▶ Work instruction
Each line below is to be copied out exactly, and none may be omitted.

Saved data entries
______________________________
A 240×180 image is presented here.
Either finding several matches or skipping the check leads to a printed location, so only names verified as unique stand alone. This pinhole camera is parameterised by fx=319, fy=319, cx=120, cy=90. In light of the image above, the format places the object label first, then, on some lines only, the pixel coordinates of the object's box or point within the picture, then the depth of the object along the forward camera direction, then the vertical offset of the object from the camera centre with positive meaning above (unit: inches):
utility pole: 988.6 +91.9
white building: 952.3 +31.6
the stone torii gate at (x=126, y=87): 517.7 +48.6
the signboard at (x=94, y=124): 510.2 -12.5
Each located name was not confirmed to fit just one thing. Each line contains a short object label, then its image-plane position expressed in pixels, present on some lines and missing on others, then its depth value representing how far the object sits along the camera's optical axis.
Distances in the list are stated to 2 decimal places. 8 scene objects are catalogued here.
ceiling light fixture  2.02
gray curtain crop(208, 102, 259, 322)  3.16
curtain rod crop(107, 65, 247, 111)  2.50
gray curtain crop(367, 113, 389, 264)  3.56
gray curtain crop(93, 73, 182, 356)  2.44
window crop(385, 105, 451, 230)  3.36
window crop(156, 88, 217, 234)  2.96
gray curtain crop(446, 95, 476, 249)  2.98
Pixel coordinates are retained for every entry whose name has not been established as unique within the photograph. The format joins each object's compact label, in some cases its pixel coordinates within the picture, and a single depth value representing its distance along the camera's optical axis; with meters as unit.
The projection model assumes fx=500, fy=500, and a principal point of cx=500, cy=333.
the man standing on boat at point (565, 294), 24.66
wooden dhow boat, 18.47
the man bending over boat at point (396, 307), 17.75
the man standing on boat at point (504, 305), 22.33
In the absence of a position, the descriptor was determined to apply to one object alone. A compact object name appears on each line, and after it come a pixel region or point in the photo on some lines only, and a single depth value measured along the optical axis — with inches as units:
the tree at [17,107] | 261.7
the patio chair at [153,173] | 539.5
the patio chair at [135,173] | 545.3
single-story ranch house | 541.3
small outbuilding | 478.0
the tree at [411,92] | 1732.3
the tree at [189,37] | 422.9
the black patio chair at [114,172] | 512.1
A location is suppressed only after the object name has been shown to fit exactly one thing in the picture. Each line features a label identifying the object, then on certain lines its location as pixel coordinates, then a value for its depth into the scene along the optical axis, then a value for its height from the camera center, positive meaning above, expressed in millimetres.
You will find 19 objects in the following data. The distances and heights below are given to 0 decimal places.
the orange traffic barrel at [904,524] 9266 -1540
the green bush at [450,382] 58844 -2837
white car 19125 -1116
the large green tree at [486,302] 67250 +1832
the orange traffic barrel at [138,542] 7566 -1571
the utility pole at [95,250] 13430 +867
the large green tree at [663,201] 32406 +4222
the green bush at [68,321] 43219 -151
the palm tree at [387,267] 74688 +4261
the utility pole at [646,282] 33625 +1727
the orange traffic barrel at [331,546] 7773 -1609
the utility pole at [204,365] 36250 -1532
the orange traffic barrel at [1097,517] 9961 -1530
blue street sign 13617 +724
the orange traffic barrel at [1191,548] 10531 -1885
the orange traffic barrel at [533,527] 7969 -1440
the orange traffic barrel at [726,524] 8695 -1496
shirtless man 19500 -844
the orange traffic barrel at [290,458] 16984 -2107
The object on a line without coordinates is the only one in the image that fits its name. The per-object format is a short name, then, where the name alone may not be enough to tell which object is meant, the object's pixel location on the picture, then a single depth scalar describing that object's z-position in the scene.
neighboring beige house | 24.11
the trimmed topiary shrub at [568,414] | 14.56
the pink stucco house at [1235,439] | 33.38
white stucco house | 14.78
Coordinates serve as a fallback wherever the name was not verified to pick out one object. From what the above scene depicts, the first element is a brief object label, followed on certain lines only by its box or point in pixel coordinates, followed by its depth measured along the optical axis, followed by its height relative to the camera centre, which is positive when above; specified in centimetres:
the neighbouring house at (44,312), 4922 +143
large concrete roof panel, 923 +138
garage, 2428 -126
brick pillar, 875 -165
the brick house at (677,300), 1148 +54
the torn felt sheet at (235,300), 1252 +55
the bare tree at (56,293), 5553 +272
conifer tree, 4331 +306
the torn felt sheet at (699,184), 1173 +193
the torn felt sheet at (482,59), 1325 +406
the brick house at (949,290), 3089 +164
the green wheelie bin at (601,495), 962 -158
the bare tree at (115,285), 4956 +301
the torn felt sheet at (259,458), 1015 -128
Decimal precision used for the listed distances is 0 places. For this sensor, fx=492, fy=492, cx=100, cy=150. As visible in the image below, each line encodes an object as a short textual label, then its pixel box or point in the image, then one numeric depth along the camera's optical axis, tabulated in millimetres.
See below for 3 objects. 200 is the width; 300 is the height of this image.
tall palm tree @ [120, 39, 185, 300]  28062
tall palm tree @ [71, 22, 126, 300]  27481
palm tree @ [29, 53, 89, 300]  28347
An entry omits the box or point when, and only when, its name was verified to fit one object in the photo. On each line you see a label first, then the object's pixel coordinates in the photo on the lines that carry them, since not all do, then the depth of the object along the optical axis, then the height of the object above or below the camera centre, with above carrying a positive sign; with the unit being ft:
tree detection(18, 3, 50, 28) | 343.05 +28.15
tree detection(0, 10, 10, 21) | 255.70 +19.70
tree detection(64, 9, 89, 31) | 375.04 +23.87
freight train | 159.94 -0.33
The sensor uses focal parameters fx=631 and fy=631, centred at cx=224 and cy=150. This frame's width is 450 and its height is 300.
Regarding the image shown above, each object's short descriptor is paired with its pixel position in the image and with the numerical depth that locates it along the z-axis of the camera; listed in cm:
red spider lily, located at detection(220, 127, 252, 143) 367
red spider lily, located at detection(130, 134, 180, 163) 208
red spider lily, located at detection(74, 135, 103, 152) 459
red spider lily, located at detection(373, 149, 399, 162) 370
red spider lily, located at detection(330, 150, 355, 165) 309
______________________________
▶ Reply
A 240×180 image is presented here.
Either finding several matches or skipping the check leads to a printed location, so only names verified as unique stand alone. This pinhole camera is parameterised by fx=319, fy=319, cx=120, cy=90. In light of the image above, the format places the object label first, then, on some lines only, the pixel coordinates of the object's box or point within the picture, then the depth of the object along the forward camera direction, then the vertical offset of the object from the camera centre with positive meaning above (unit: inches):
utility pole: 988.6 +91.9
white building: 952.3 +31.6
the stone torii gate at (x=126, y=87): 517.7 +48.6
the signboard at (x=94, y=124): 510.2 -12.5
Each located name was not confirmed to fit just one thing. Each line contains a short object label, then its image-plane position expressed in pixels, present on some lines and missing on others, then its depth value representing how far the object sits along the camera's optical axis.
Distances in the list are stated to 2 decimal places. 8 scene objects are catalogued here.
ceiling light fixture  2.02
gray curtain crop(208, 102, 259, 322)  3.16
curtain rod crop(107, 65, 247, 111)  2.50
gray curtain crop(367, 113, 389, 264)  3.56
gray curtain crop(93, 73, 182, 356)  2.44
window crop(385, 105, 451, 230)  3.36
window crop(156, 88, 217, 234)  2.96
gray curtain crop(446, 95, 476, 249)  2.98
Pixel coordinates are retained for every entry whose name has not been established as unique within the photograph. The format joins each object's compact label, in some cases its pixel coordinates within the picture, and a single depth value representing its distance along the camera's optical axis; with meters as unit.
The projection model assumes fx=500, fy=500, and a principal point of cx=500, cy=333.
the man standing on boat at point (565, 294), 24.66
wooden dhow boat, 18.47
the man bending over boat at point (396, 307), 17.75
the man standing on boat at point (504, 305), 22.33
In the absence of a position, the descriptor was determined to apply to one object alone. A compact object name appears on each line, and after it come a pixel region or point in the photo on some lines only, and a single depth value measured along the optical axis — with inches as units:
the tree at [17,107] | 261.7
the patio chair at [153,173] | 539.5
the patio chair at [135,173] | 545.3
single-story ranch house | 541.3
small outbuilding | 478.0
the tree at [411,92] | 1732.3
the tree at [189,37] | 422.9
the black patio chair at [114,172] | 512.1
A location is suppressed only after the object name has been shown to fit exactly one thing in the picture. Each line features a label identifying the object, then on certain lines its location as pixel coordinates, then a value for its depth into the scene along the optical axis, then a value for its height from the camera center, positive meaning above, expressed in millimetres.
You will find 19 objects in the following data. The distances and heights below are given to 0 decimal places.
the orange traffic barrel at [904,524] 9266 -1540
the green bush at [450,382] 58844 -2837
white car 19125 -1116
the large green tree at [486,302] 67250 +1832
the orange traffic barrel at [138,542] 7566 -1571
the utility pole at [95,250] 13430 +867
the large green tree at [663,201] 32406 +4222
the green bush at [68,321] 43219 -151
the palm tree at [387,267] 74688 +4261
the utility pole at [646,282] 33625 +1727
the orange traffic barrel at [331,546] 7773 -1609
the utility pole at [204,365] 36250 -1532
the orange traffic barrel at [1097,517] 9961 -1530
blue street sign 13617 +724
the orange traffic barrel at [1191,548] 10531 -1885
the orange traffic barrel at [533,527] 7969 -1440
the orange traffic barrel at [726,524] 8695 -1496
shirtless man 19500 -844
the orange traffic barrel at [290,458] 16984 -2107
The object on a line without coordinates is the only one in the image that fits its name. The per-object format is a short name, then, where the name alone may not be enough to tell which object is meant, the object's pixel location on the picture, then a single depth scalar describing that object's z-position in the scene.
neighboring beige house | 24.11
the trimmed topiary shrub at [568,414] | 14.56
the pink stucco house at [1235,439] | 33.38
white stucco house | 14.78
Coordinates serve as a fallback wherever the name was not verified to pick out one object. From what the above scene depicts, the first element is a brief object label, followed on certain lines only by its box or point in pixel coordinates, followed by its depth measured along the optical axis, followed by its height relative to the camera centre, which is positive when above; specified in centimetres:
the neighbouring house at (44,312), 4922 +143
large concrete roof panel, 923 +138
garage, 2428 -126
brick pillar, 875 -165
the brick house at (677,300), 1148 +54
the torn felt sheet at (235,300), 1252 +55
the bare tree at (56,293), 5553 +272
conifer tree, 4331 +306
the torn felt sheet at (699,184), 1173 +193
the torn felt sheet at (482,59), 1325 +406
the brick house at (949,290), 3089 +164
the green wheelie bin at (601,495), 962 -158
the bare tree at (115,285), 4956 +301
the torn felt sheet at (259,458), 1015 -128
Decimal precision used for the listed distances is 0 places. For this sensor, fx=492, fy=492, cx=100, cy=150. As visible in the image below, each line encodes an object as a short textual label, then its pixel box or point in the image, then one numeric depth along the camera's optical axis, tabulated in millimetres.
See below for 3 objects. 200 is the width; 300 is the height of this image.
tall palm tree @ [120, 39, 185, 300]  28062
tall palm tree @ [71, 22, 126, 300]  27481
palm tree @ [29, 53, 89, 300]  28347
An entry omits the box or point when, and only when, its name was verified to fit one object in the photo. On each line you see a label first, then the object's pixel coordinates in the photo on the lines that carry them, since not all do, then the depth of the object along the optical axis, then the height of the object above or below the camera centre, with above carrying a positive sign; with the unit being ft:
tree detection(18, 3, 50, 28) | 343.05 +28.15
tree detection(0, 10, 10, 21) | 255.70 +19.70
tree detection(64, 9, 89, 31) | 375.04 +23.87
freight train | 159.94 -0.33
The sensor uses focal parameters fx=631 and fy=631, centred at cx=224 and cy=150. This frame's width is 450 and its height is 300.
Regarding the image shown above, each object's short descriptor is paired with its pixel position in the image and with the numerical depth that locates it along the z-axis of the camera; listed in cm:
red spider lily, located at detection(220, 127, 252, 143) 367
red spider lily, located at detection(130, 134, 180, 163) 208
red spider lily, located at detection(74, 135, 103, 152) 459
red spider lily, located at detection(373, 149, 399, 162) 370
red spider lily, located at detection(330, 150, 355, 165) 309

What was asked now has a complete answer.